A doctor trying ‘to heal some of the wounds of my people’

Dr. Muthanna Hammoshi, right, looks at X-rays with American Drs. Paul Frewin and Kip Parsons, while Tim Hayes looks on from behind.

Dr. Muthanna Hammoshi is an orthopedic surgeon and a professor at the medical college in Mosul, Iraq. He grew up in what he says was the “golden age” of Mosul in the 1980s, but since then, the city has seen its golden image lose all its luster.

Once the second-largest city in Iraq, Mosul was destroyed after ISIS took control – and then lost it in the bloody battle of Mosul. 

That’s a defining point in the modern history of the ancient city, which was once known as Nineveh. 

Dr. Muthanna Hammoshi and the author in Eribl, Iraq.

Hammoshi was in Erbil in the Kurdistan region of Iraq this past week to work on a patient who had been shot in the leg by an ISIS sniper, and the wound had been infected. He worked with two American doctors – Paul Frewin and Kip Parsons – to try to save the leg. (The trip was arranged by Tim Hayes, a Springfield, Missouri, attorney and U.S. Army veteran who volunteers with the Free Burma Rangers, a non-governmental organization that helps people caught in warzones.) When I asked Hammoshi about how long the surgery might take, he said it should be fairly quick. 

“We can do it very rapidly,” he said of himself and the doctors in Mosul during ISIS’ assaults, “because we became war surgeons.” 

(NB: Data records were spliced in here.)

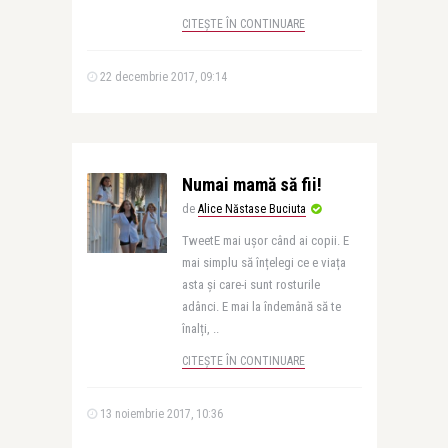
CITEȘTE ÎN CONTINUARE
22 decembrie 2017, 09:14
Numai mamă să fii!
de
Alice Năstase Buciuta
TweetE mai ușor când ai copii. E
mai simplu să înțelegi ce e viața
asta și care-i sunt rosturile
adânci. E mai la îndemână să te
înalți, ..
CITEȘTE ÎN CONTINUARE
13 noiembrie 2017, 10:36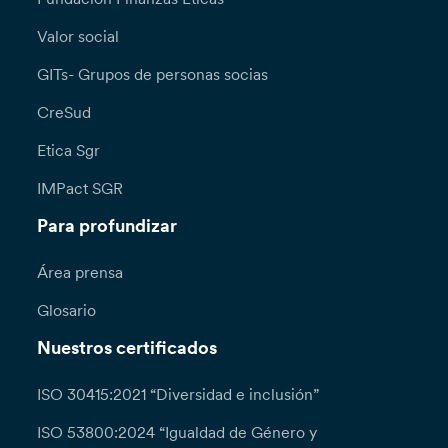
Valor social
GITs- Grupos de personas socias
CreSud
Etica Sgr
IMPact SGR
Para profundizar
Área prensa
Glosario
Nuestros certificados
ISO 30415:2021 “Diversidad e inclusión”
ISO 53800:2024 “Igualdad de Género y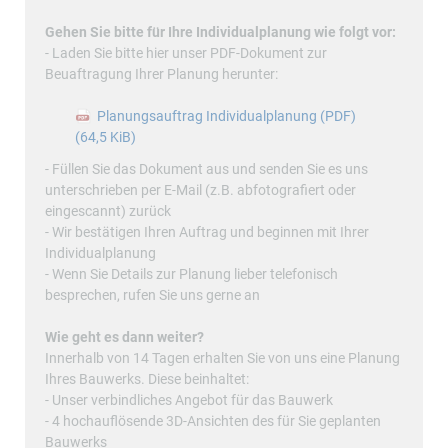
Gehen Sie bitte für Ihre Individualplanung wie folgt vor:
- Laden Sie bitte hier unser PDF-Dokument zur
Beuaftragung Ihrer Planung herunter:
Planungsauftrag Individualplanung (PDF)
(64,5 KiB)
- Füllen Sie das Dokument aus und senden Sie es uns
unterschrieben per E-Mail (z.B. abfotografiert oder
eingescannt) zurück
- Wir bestätigen Ihren Auftrag und beginnen mit Ihrer
Individualplanung
- Wenn Sie Details zur Planung lieber telefonisch
besprechen, rufen Sie uns gerne an
Wie geht es dann weiter?
Innerhalb von 14 Tagen erhalten Sie von uns eine Planung
Ihres Bauwerks. Diese beinhaltet:
- Unser verbindliches Angebot für das Bauwerk
- 4 hochauflösende 3D-Ansichten des für Sie geplanten
Bauwerks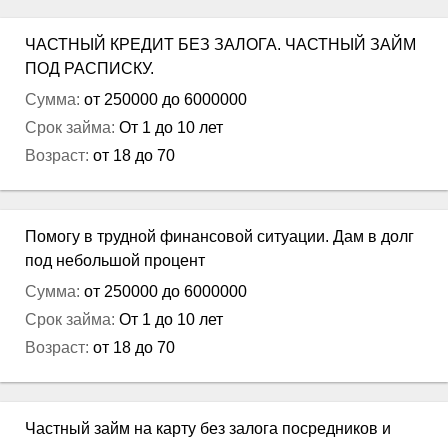
ЧАСТНЫЙ КРЕДИТ БЕЗ ЗАЛОГА. ЧАСТНЫЙ ЗАЙМ
ПОД РАСПИСКУ.
Сумма:
от 250000 до 6000000
Срок займа:
От 1 до 10 лет
Возраст:
от 18 до 70
Помогу в трудной финансовой ситуации. Дам в долг
под небольшой процент
Сумма:
от 250000 до 6000000
Срок займа:
От 1 до 10 лет
Возраст:
от 18 до 70
Частный займ на карту без залога посредников и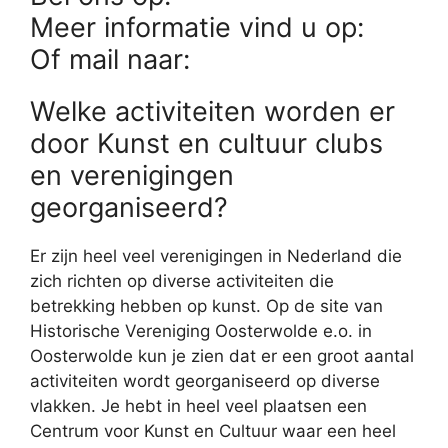
Meer informatie vind u op:
Of mail naar:
Welke activiteiten worden er
door Kunst en cultuur clubs
en verenigingen
georganiseerd?
Er zijn heel veel verenigingen in Nederland die
zich richten op diverse activiteiten die
betrekking hebben op kunst. Op de site van
Historische Vereniging Oosterwolde e.o. in
Oosterwolde kun je zien dat er een groot aantal
activiteiten wordt georganiseerd op diverse
vlakken. Je hebt in heel veel plaatsen een
Centrum voor Kunst en Cultuur waar een heel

Hammoshi had to make a choice, serve ISIS or flee Mosul, and he left Mosul to wait out ISIS’ reign of terror. That was a difficult choice. Hammoshi grew up in Mosul, studied medicine there, and has practiced there for years. Since the fighting ended last year, he returned to practice there, trying “to heal some of the wounds of my people.” He hopes to see the city make a comeback, but his hopes are tempered by the reality that most of the city is still in ruins.

“Now,” he said, “all I have are memories.”